Are You My Mother? |
The egg was defrosted and fertilized in a lab and implanted in another woman who had a womb available.
"Uh, oh," said the would-be mother. "My baby will be here and who is going to be listed on the birth certificate as the mother?"
"I must consult with legal authorities," she said. "I will be back!"
So away she went.
The baby grew. It grew, and grew, and grew for nine months.
Out came the baby.
"Which one of you is the mother?" the bureaucrat asked. He looked at the would-be mother. He looked at the woman who had given birth. He looked up. He could not tell which one should be listed on the official form. He looked down. He could not leave the space blank.
"I will go to a higher authority to determine who is the mother," he said. So away he went.
Down, out of the hospital he went. Down, down, down to the court. It was a long way down!
The court said that the mother was the woman who shared a genetic link with the baby. The woman who provided the egg was the mother.
"Now I will go tell the mother," he said.
"You are not the mother," the Irish State said. "Our Constitution is very clear. The mother is the woman who gave birth."
"It's my feckin' egg," the would-be mother said. "The other woman is a surrogate who let me use her womb since mine is out of order."
"What about women who receive donated eggs?" the State asked. "That's quite a disaster you're after making here with all this trouble you're causing. We can't have egg donors being listed as mothers when they never intended to be mothers. Let's ask the Supreme Court because they are the experts on the Constitution."

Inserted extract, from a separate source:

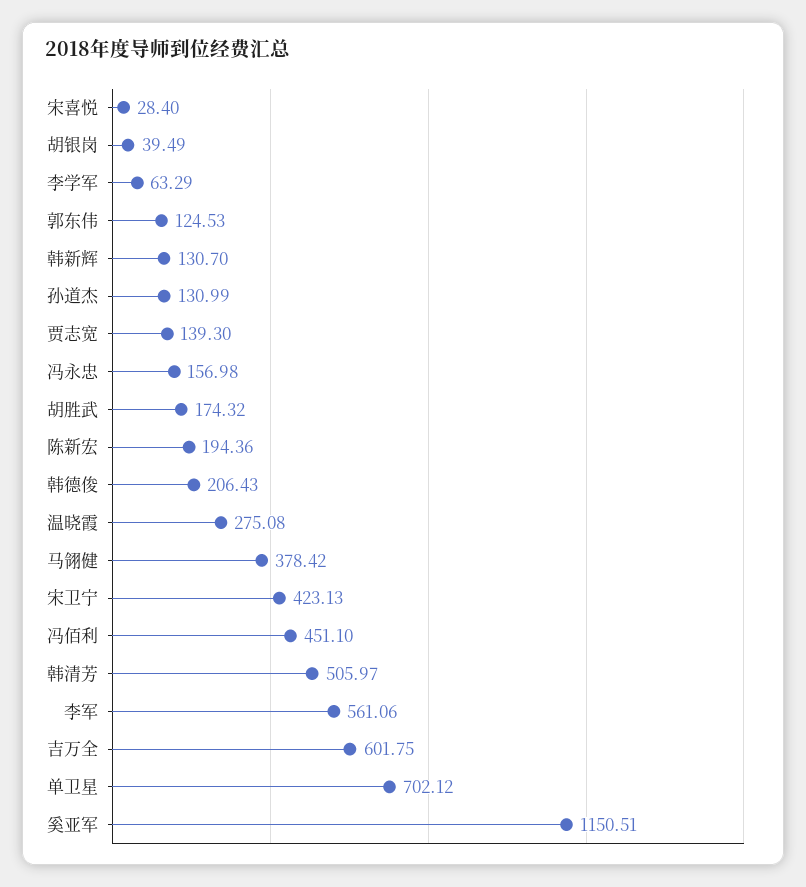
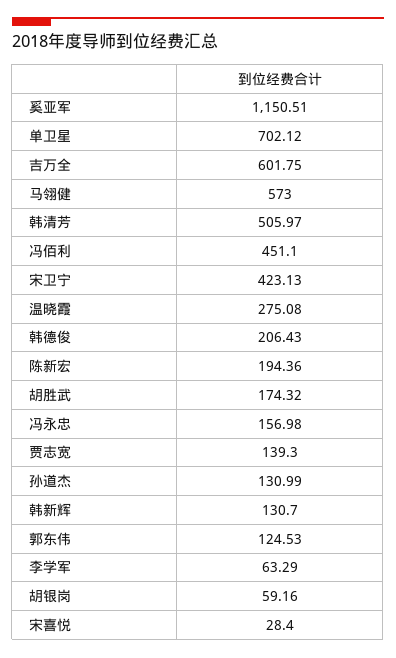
胡银岗: 39.49 -> 59.16
马翎健: 378.42 -> 573
李军: 561.06 -> none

"The Constitution is indeed quite clear," the Irish Supreme Court said. "A mother is a woman who gives birth. Therefore, the surrogate is to be listed on the birth certificate as the mother."
And then Mrs. Justice Susan Denham stated the obvious. The Constitution is out of date when it comes to modern medicine. When it was written, there was no artificial insemination or egg freezing or surrogate mothers except what might have been done behind closed doors.
When the Irish Constitution was written, women were being locked up in slave labor facilities if they had sex outside of marriage. Any sort of sexually-tainted funny business was not going to be allowed. The definition of motherhood was intended to erase any and all immorality, as determined by the local parish priest. But times have changed and Ireland is trying to fit into the modern world.
The law is the law until new legislation is written. The would-be mother is not the mother on the birth certificate. The definition of motherhood is going to have to be redefined but the Court cannot do that.
The would-be mother will just have to wait for the wheels of State government to grind out a new law so she can be the mother.
So when the mother asks, "Do you know who I am?", her baby can say, "You are my mother."
Even if the courts say it's some other woman who was generous enough to help out another in need and never thought she'd be dragged into a legal tangle because legislation can't keep pace with the society it's supposed to be legislating.